## Extracted entries
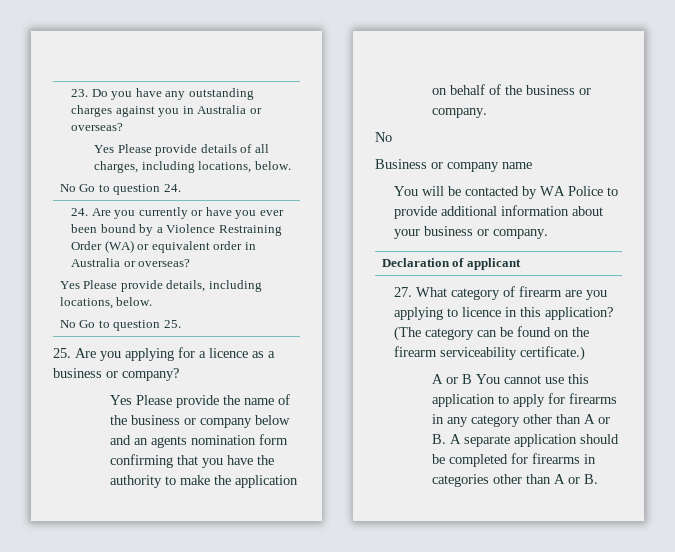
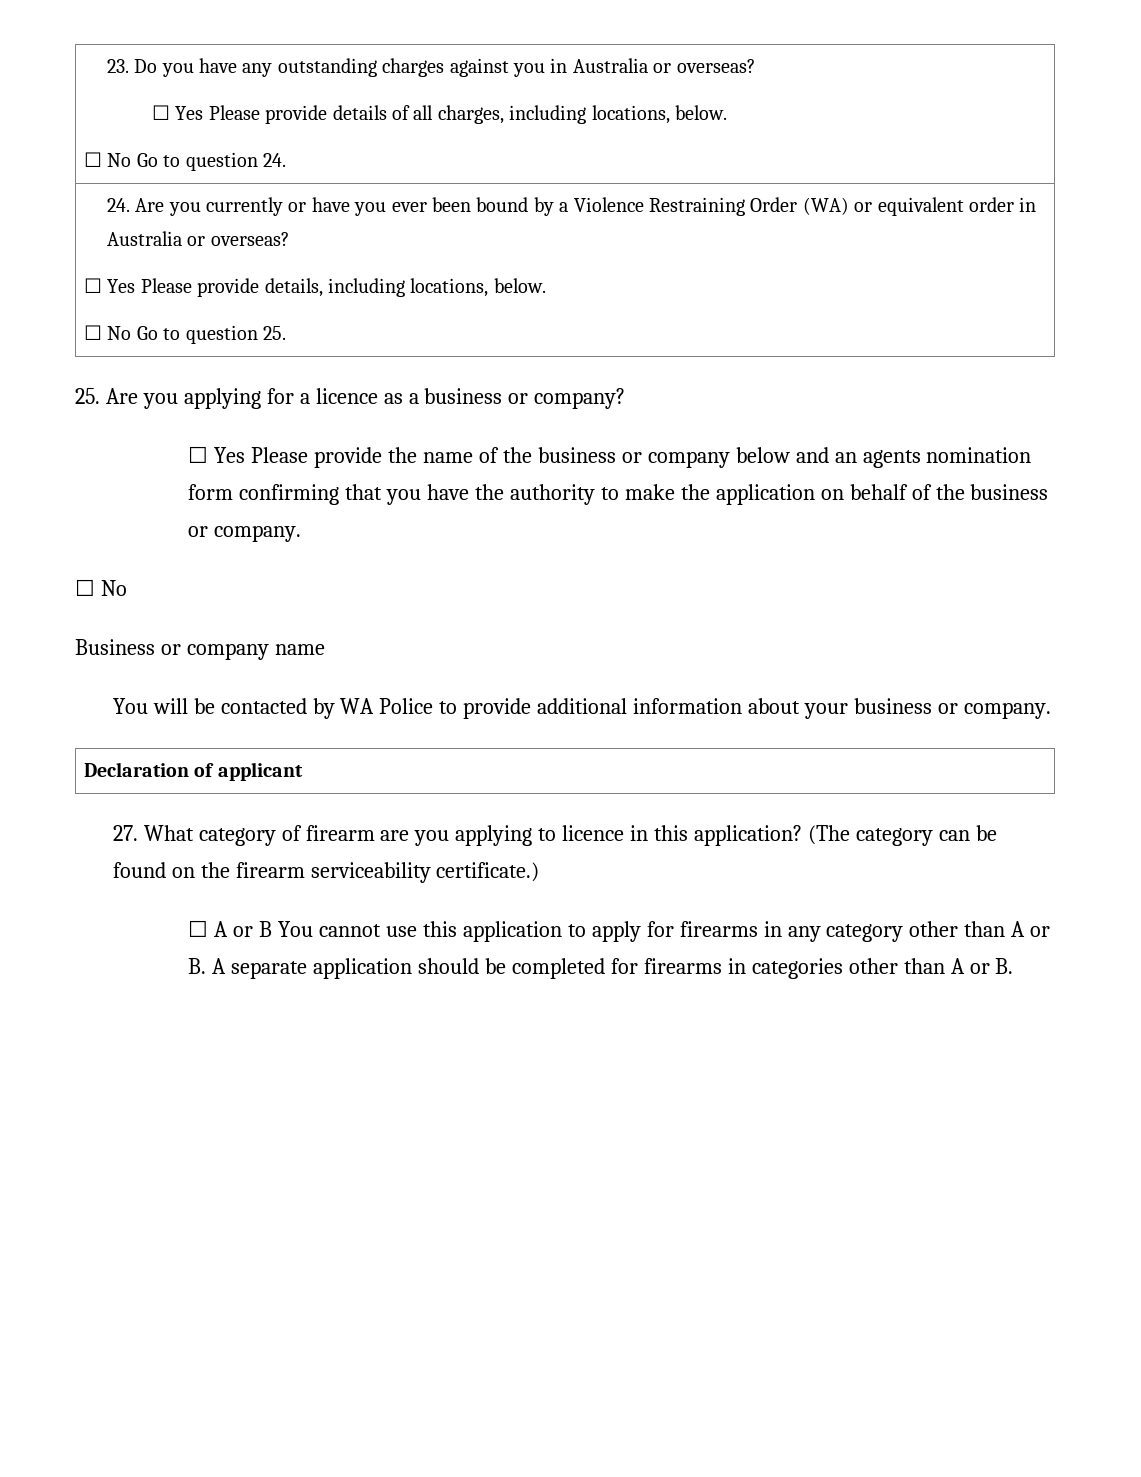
(124, 127) none -> [152,105,171,120] ☐
(291, 165) none -> [84,152,103,167] ☐
(191, 263) none -> [84,278,103,293] ☐
(153, 301) none -> [84,325,103,340] ☐
(179, 374) none -> [188,446,209,463] ☐
(487, 113) none -> [75,579,95,596] ☐
(585, 353) none -> [188,920,209,937] ☐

## To-do item
Every line of the data is to be transcribed exactly, and no picture is to be included.

## Reply
(124, 127) none -> [152,105,171,120] ☐
(291, 165) none -> [84,152,103,167] ☐
(191, 263) none -> [84,278,103,293] ☐
(153, 301) none -> [84,325,103,340] ☐
(179, 374) none -> [188,446,209,463] ☐
(487, 113) none -> [75,579,95,596] ☐
(585, 353) none -> [188,920,209,937] ☐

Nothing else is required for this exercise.